There are marathons and then there’s the Boston Marathon, when the city takes a holiday and 500,000 people line the streets ten-deep to cheer on runners from all over the world. This year, Jeremy Hugh, who was born just north of Boston in Nashua, NH, will be running with them.
“My birthday is within a few days of the marathon and my dad and I always used to go down to watch. I’ve been to I don’t even know how many Boston Marathons, since about age five, all through college at U. Mass, until heading off for med school in New York,” says Hugh, who is a University of Colorado Cancer Center investigator and skin cancer specialist at Rocky Mountain Regional VA Medical Center.
There are two ways to earn an invite to run the Boston Marathon. First, you can be astoundingly fast, running a qualifying time of about three hours for Hugh’s age group; or second, you can fundraise for one of the marathon’s charities. Hugh chose the second option, and maybe it’s not a surprise that he chose to fundraise for IMPACT Melanoma, an organization that raises awareness about the need for sun protection to reduce the risk of skin cancer.
“I’ve been wanting to do it and figured now is a good time. We’re probably going to start a family soon and so now seems like the best time to train. I started looking into it the last couple years and decided to apply this year,” Hugh says.
According to Hugh, melanoma is one of the cancers for which awareness makes a big difference.
“If you get it early enough, it’s not that big of a deal, but if not, there’s a pretty good chance of dying from it. What that means is that awareness is a big deal – it’s something where awareness can have a big impact,” says Hugh, who recently volunteered with the Sun Bus to offer free skin cancer screenings at the Denver Veteran’s Day parade.
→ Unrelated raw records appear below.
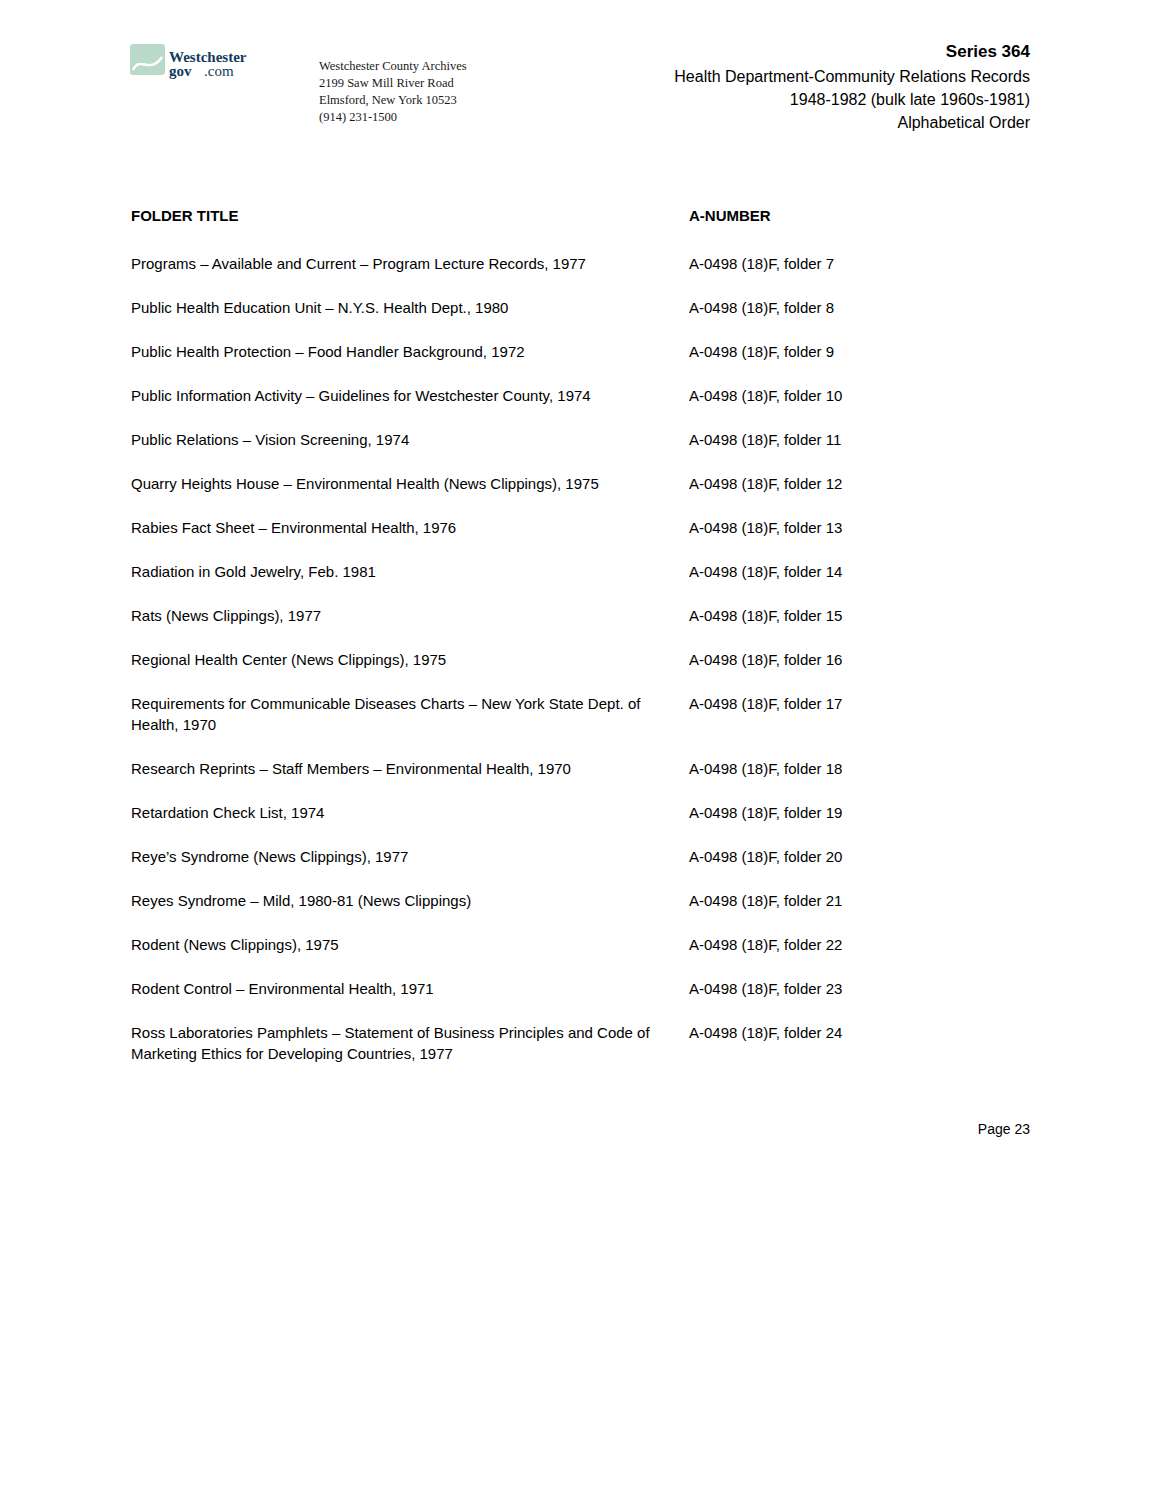Westchester County Archives
2199 Saw Mill River Road
Elmsford, New York 10523
(914) 231-1500
Series 364
Health Department-Community Relations Records
1948-1982 (bulk late 1960s-1981)
Alphabetical Order
| FOLDER TITLE | A-NUMBER |
| --- | --- |
| Programs – Available and Current – Program Lecture Records, 1977 | A-0498 (18)F, folder 7 |
| Public Health Education Unit – N.Y.S. Health Dept., 1980 | A-0498 (18)F, folder 8 |
| Public Health Protection – Food Handler Background, 1972 | A-0498 (18)F, folder 9 |
| Public Information Activity – Guidelines for Westchester County, 1974 | A-0498 (18)F, folder 10 |
| Public Relations – Vision Screening, 1974 | A-0498 (18)F, folder 11 |
| Quarry Heights House – Environmental Health (News Clippings), 1975 | A-0498 (18)F, folder 12 |
| Rabies Fact Sheet – Environmental Health, 1976 | A-0498 (18)F, folder 13 |
| Radiation in Gold Jewelry, Feb. 1981 | A-0498 (18)F, folder 14 |
| Rats (News Clippings), 1977 | A-0498 (18)F, folder 15 |
| Regional Health Center (News Clippings), 1975 | A-0498 (18)F, folder 16 |
| Requirements for Communicable Diseases Charts – New York State Dept. of Health, 1970 | A-0498 (18)F, folder 17 |
| Research Reprints – Staff Members – Environmental Health, 1970 | A-0498 (18)F, folder 18 |
| Retardation Check List, 1974 | A-0498 (18)F, folder 19 |
| Reye’s Syndrome (News Clippings), 1977 | A-0498 (18)F, folder 20 |
| Reyes Syndrome – Mild, 1980-81 (News Clippings) | A-0498 (18)F, folder 21 |
| Rodent (News Clippings), 1975 | A-0498 (18)F, folder 22 |
| Rodent Control – Environmental Health, 1971 | A-0498 (18)F, folder 23 |
| Ross Laboratories Pamphlets – Statement of Business Principles and Code of Marketing Ethics for Developing Countries, 1977 | A-0498 (18)F, folder 24 |
Page 23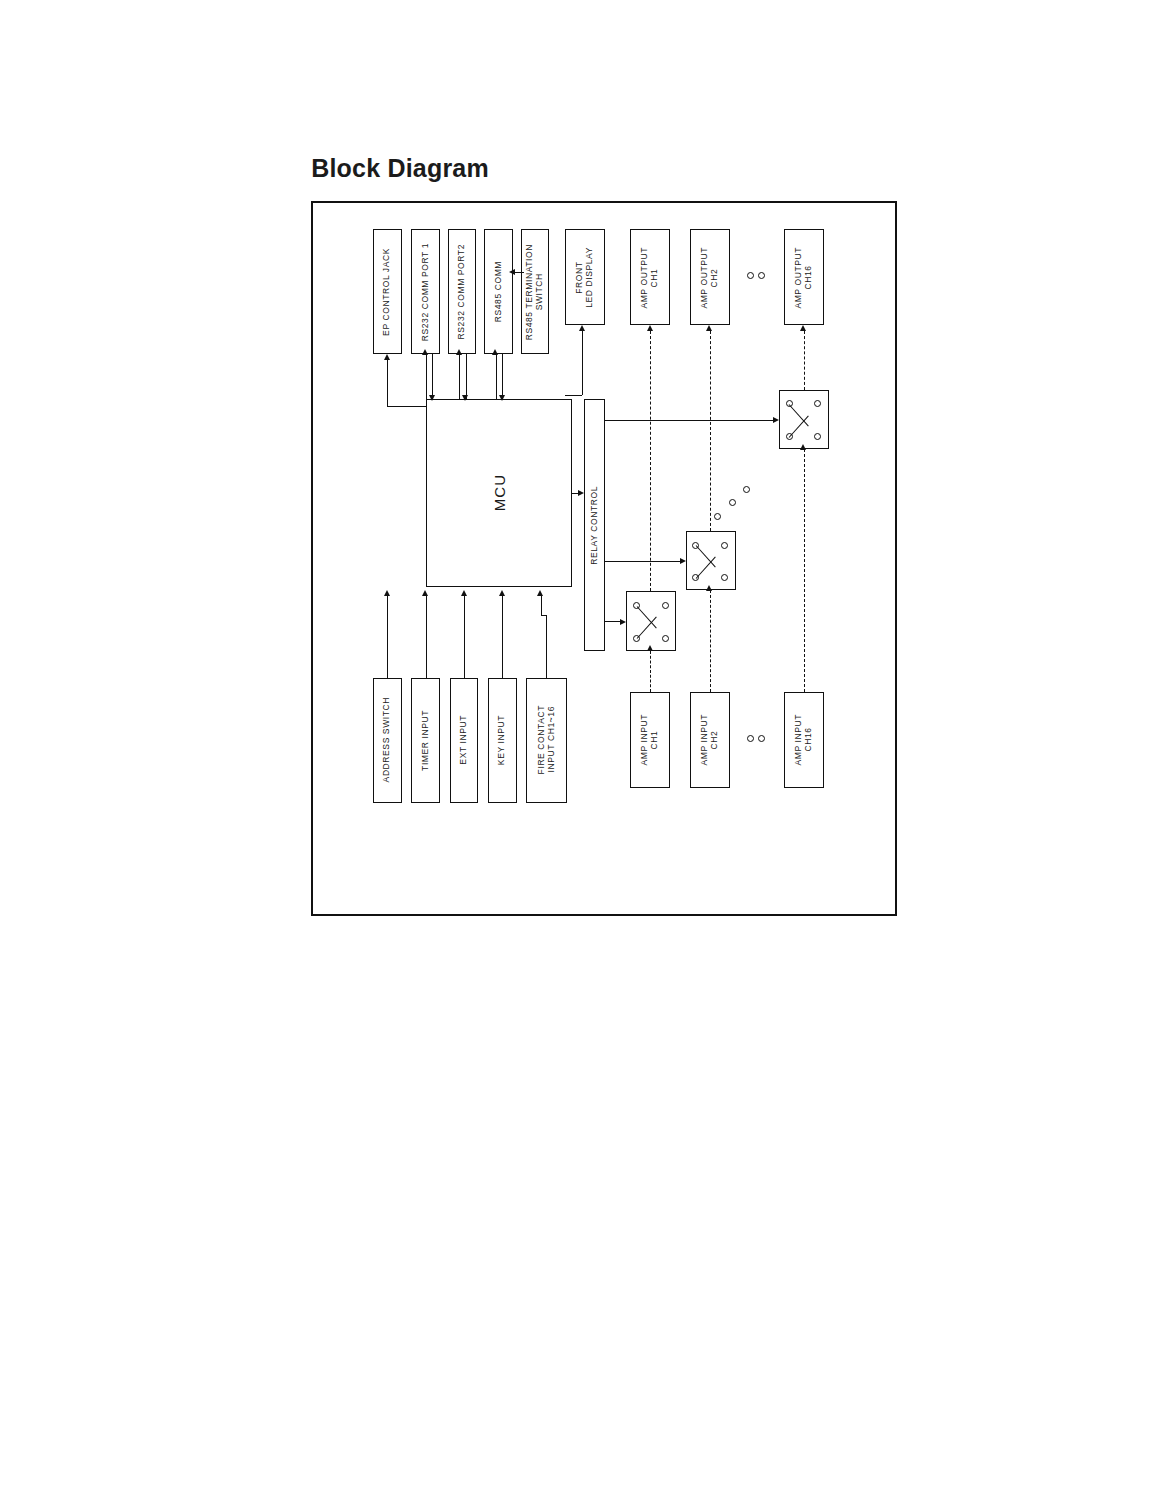Block Diagram
EP CONTROL JACK
RS232 COMM PORT 1
RS232 COMM PORT2
RS485 COMM
RS485 TERMINATION
SWITCH
FRONT
LED DISPLAY
AMP OUTPUT
CH1
AMP OUTPUT
CH2
AMP OUTPUT
CH16
MCU
RELAY CONTROL
ADDRESS SWITCH
TIMER INPUT
EXT INPUT
KEY INPUT
FIRE CONTACT
INPUT CH1~16
AMP INPUT
CH1
AMP INPUT
CH2
AMP INPUT
CH16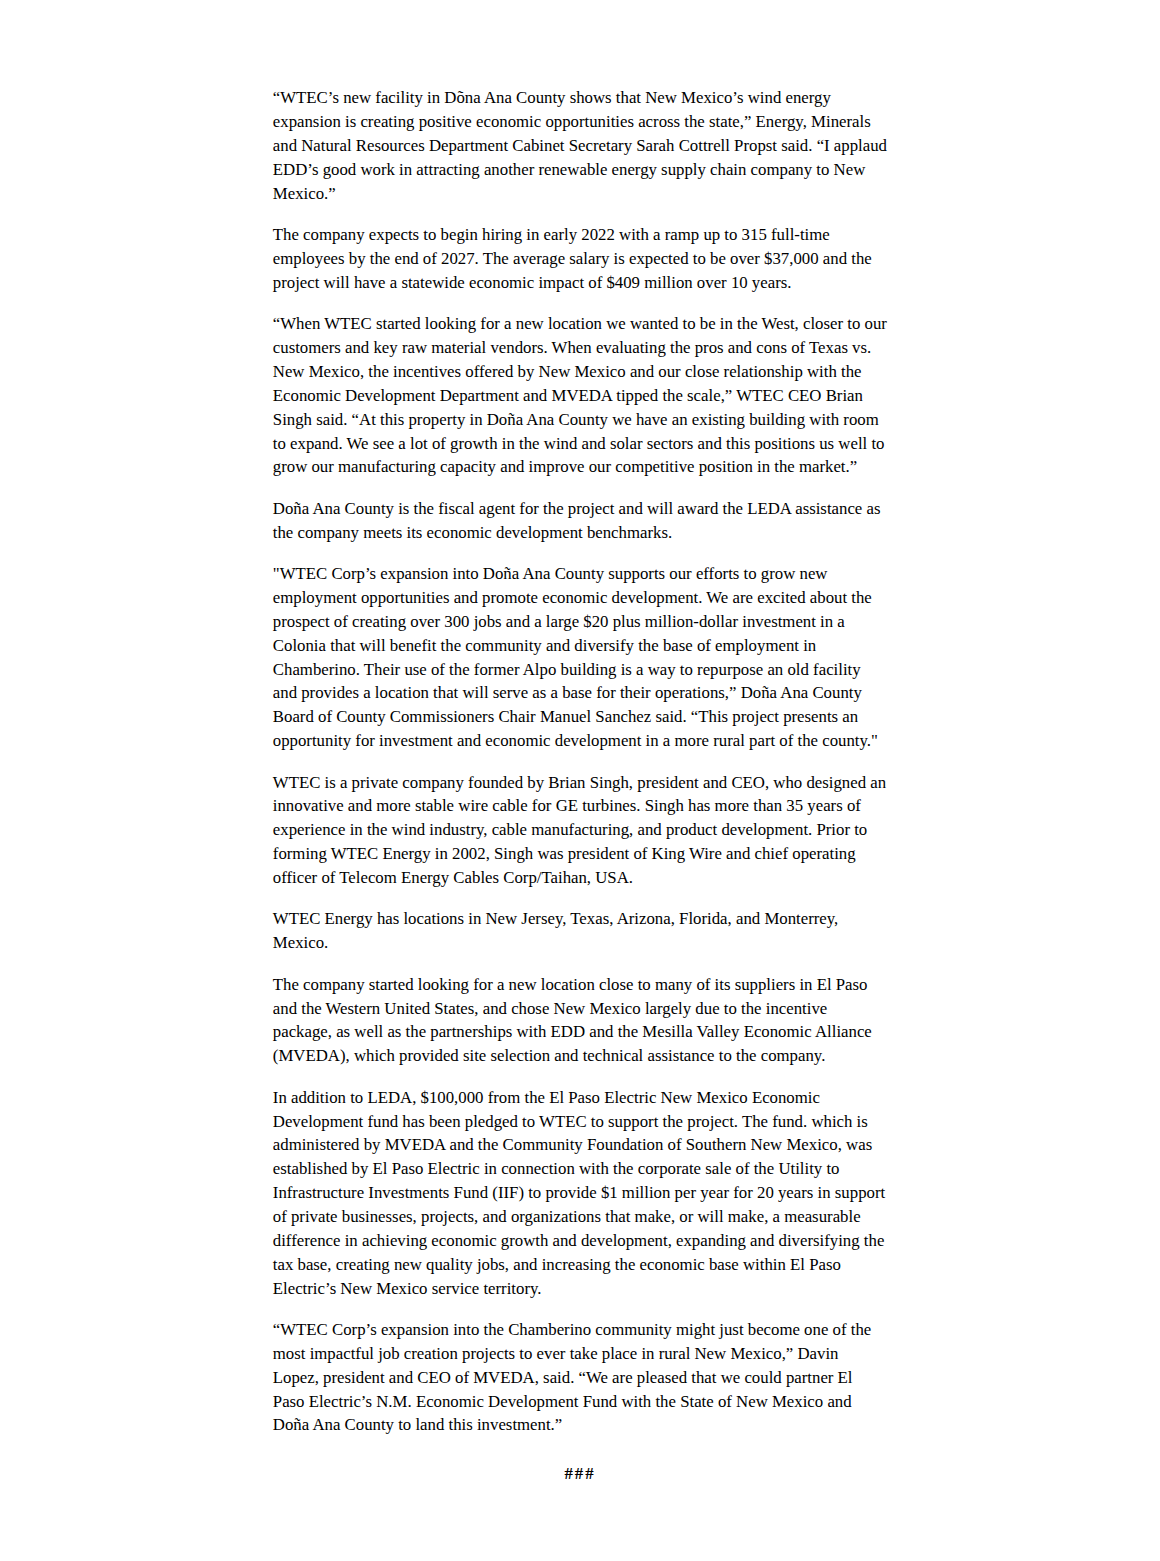“WTEC’s new facility in Dõna Ana County shows that New Mexico’s wind energy expansion is creating positive economic opportunities across the state,” Energy, Minerals and Natural Resources Department Cabinet Secretary Sarah Cottrell Propst said. “I applaud EDD’s good work in attracting another renewable energy supply chain company to New Mexico.”
The company expects to begin hiring in early 2022 with a ramp up to 315 full-time employees by the end of 2027. The average salary is expected to be over $37,000 and the project will have a statewide economic impact of $409 million over 10 years.
“When WTEC started looking for a new location we wanted to be in the West, closer to our customers and key raw material vendors. When evaluating the pros and cons of Texas vs. New Mexico, the incentives offered by New Mexico and our close relationship with the Economic Development Department and MVEDA tipped the scale,” WTEC CEO Brian Singh said. “At this property in Doña Ana County we have an existing building with room to expand. We see a lot of growth in the wind and solar sectors and this positions us well to grow our manufacturing capacity and improve our competitive position in the market.”
Doña Ana County is the fiscal agent for the project and will award the LEDA assistance as the company meets its economic development benchmarks.
"WTEC Corp’s expansion into Doña Ana County supports our efforts to grow new employment opportunities and promote economic development. We are excited about the prospect of creating over 300 jobs and a large $20 plus million-dollar investment in a Colonia that will benefit the community and diversify the base of employment in Chamberino. Their use of the former Alpo building is a way to repurpose an old facility and provides a location that will serve as a base for their operations,” Doña Ana County Board of County Commissioners Chair Manuel Sanchez said. “This project presents an opportunity for investment and economic development in a more rural part of the county."
WTEC is a private company founded by Brian Singh, president and CEO, who designed an innovative and more stable wire cable for GE turbines. Singh has more than 35 years of experience in the wind industry, cable manufacturing, and product development. Prior to forming WTEC Energy in 2002, Singh was president of King Wire and chief operating officer of Telecom Energy Cables Corp/Taihan, USA.
WTEC Energy has locations in New Jersey, Texas, Arizona, Florida, and Monterrey, Mexico.
The company started looking for a new location close to many of its suppliers in El Paso and the Western United States, and chose New Mexico largely due to the incentive package, as well as the partnerships with EDD and the Mesilla Valley Economic Alliance (MVEDA), which provided site selection and technical assistance to the company.
In addition to LEDA, $100,000 from the El Paso Electric New Mexico Economic Development fund has been pledged to WTEC to support the project. The fund. which is administered by MVEDA and the Community Foundation of Southern New Mexico, was established by El Paso Electric in connection with the corporate sale of the Utility to Infrastructure Investments Fund (IIF) to provide $1 million per year for 20 years in support of private businesses, projects, and organizations that make, or will make, a measurable difference in achieving economic growth and development, expanding and diversifying the tax base, creating new quality jobs, and increasing the economic base within El Paso Electric’s New Mexico service territory.
“WTEC Corp’s expansion into the Chamberino community might just become one of the most impactful job creation projects to ever take place in rural New Mexico,” Davin Lopez, president and CEO of MVEDA, said. “We are pleased that we could partner El Paso Electric’s N.M. Economic Development Fund with the State of New Mexico and Doña Ana County to land this investment.”
###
Not only does Hugh spend his own time offering free skin cancer screenings and fundraising for IMPACT Melanoma, but he recently wrote a scientific paper using the organization’s data on how the placement of free sunscreen dispensers affects awareness of skin cancer risk and sun-safe behaviors.
“The other thing they do is educate people who do hair or work in nail salons, massage therapists, etc., so if they see something suspicious, they can send people to a dermatologist. Plenty of times in my short career that’s the reason someone with melanoma comes to us,” Hugh says.
If you’re thinking about helping Dr. Hugh raise money for the race, here’s a little something to sweeten the deal: a $25 donation to his team earns entry into a raffle supported by Dr. Hugh’s dermatologist friends (specify if you’d like to be in any of the drawings when you donate!). Prizes include an area of Botox ($300 value), a $300 credit at the cosmetics center, or a vial of Jovederm filler treatment at the CU Boulder Dermatology office ($575 value).
“This was my city growing up, and the marathon is an iconic thing that Boston has,” Hugh says. “I feel lucky to be able to combine this event that has always meant so much to me with my current work in skin cancer. If feels like a real milestone.”